**INSTRUCTIONS FOR THE TASK:** The result should be every line in the data below that carries the string "diritti".
··· WORKING DATA
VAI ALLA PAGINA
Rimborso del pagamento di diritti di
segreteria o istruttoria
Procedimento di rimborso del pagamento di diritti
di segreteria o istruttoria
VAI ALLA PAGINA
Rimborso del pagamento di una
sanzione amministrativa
······
**TASK SOLUTION:**
Rimborso del pagamento di diritti di
Procedimento di rimborso del pagamento di diritti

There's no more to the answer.